Sports arbitration: towards stricter control of arbitral awards under EU public policy

In a decision dated 1 August 2025 in the RFC Seraing case, the Court of Justice of the European Union clarified the requirement for effective judicial review of arbitral awards under EU public policy.

The Court ruled that when an award is handed down in a dispute relating to a sporting activity that constitutes an economic activity within the territory of the Union, and no direct appeal is possible before a court of a Member State, individuals should have the possibility to obtain from a national court, including on an incidental basis, a review of the compatibility of the award with the principles and provisions of EU public policy.

In paragraph 86, the Court emphasizes that this review cannot be minimalist: it must cover not only the interpretation of EU rules, but also their legal consequences and, where appropriate, the legal classification of the facts established by the arbitrator.
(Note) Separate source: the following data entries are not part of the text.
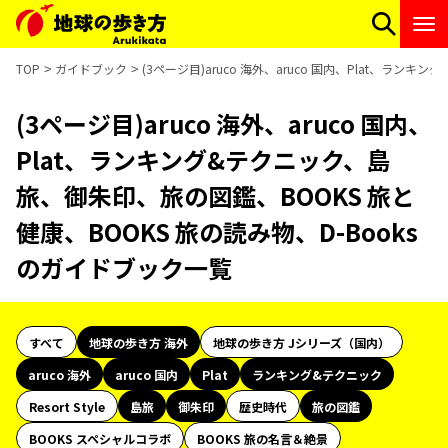
TOP
ガイドブック
(3ページ目)aruco 海外、aruco 国内、Plat、ラ
(3ページ目)aruco 海外、aruco 国内、
Plat、ランキング&テクニック、島
旅、御朱印、旅の図鑑、BOOKS 旅と
健康、BOOKS 旅の読み物、D-Books
のガイドブック一覧
すべて
地球の歩き方 海外
地球の歩き方 Jシリーズ（国内）
aruco 海外
aruco 国内
Plat
ランキング&テクニック
Resort Style
島旅
御朱印
歴史時代
旅の図鑑
BOOKS スペシャルコラボ
BOOKS 旅の名言＆絶景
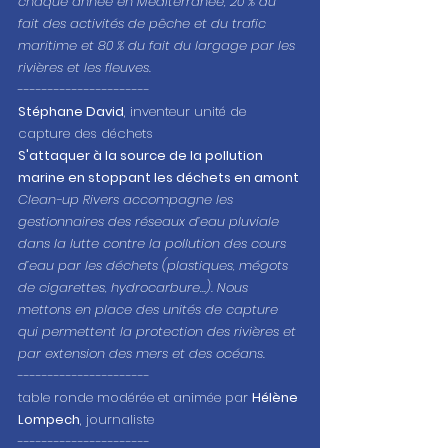
chaque année en Méditerranée, 20 % du 
fait des activités de pêche et du trafic 
maritime et 80 % du fait du largage par les 
rivières et les fleuves. 
----------------------
Stéphane David
, inventeur unité de 
capture des déchets 
S'attaquer à la source de la pollution 
marine en stoppant les déchets en amont
Clean-up Rivers accompagne les 
gestionnaires des réseaux d’eau pluviale 
dans la lutte contre la pollution des cours 
d’eau par les déchets (plastiques, mégots 
de cigarettes, hydrocarbure…). Nous 
mettons en place des unités de capture 
qui permettent la protection des rivières et 
par extension des mers et des océans.
----------------------
table ronde modérée et animée par 
Hélène 
Lompech
, journaliste 
----------------------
While the Court does not call into question sports arbitration as such, it specifies that arbitration, which is often imposed as a condition of access to the activity, cannot function as a mechanism for circumventing the fundamental guarantees of EU law. This requirement applies even when the seat of arbitration is located outside the EU, as is the case for the Court of Arbitration for Sport (CAS) in Switzerland.

This position diverges from the approach traditionally followed by certain courts, particularly in France, which favor limited review at the enforcement phase. This decision thus introduces a broader requirement for review of compliance with EU law, confirming the central role of EU public policy in the relationship between arbitration and European law.

CJEU, Judgment of the Court (Grand Chamber) of 1 August 2025, Case C-600/23 , Royal Football Club Seraing v Fédération internationale de football association (FIFA) and Others.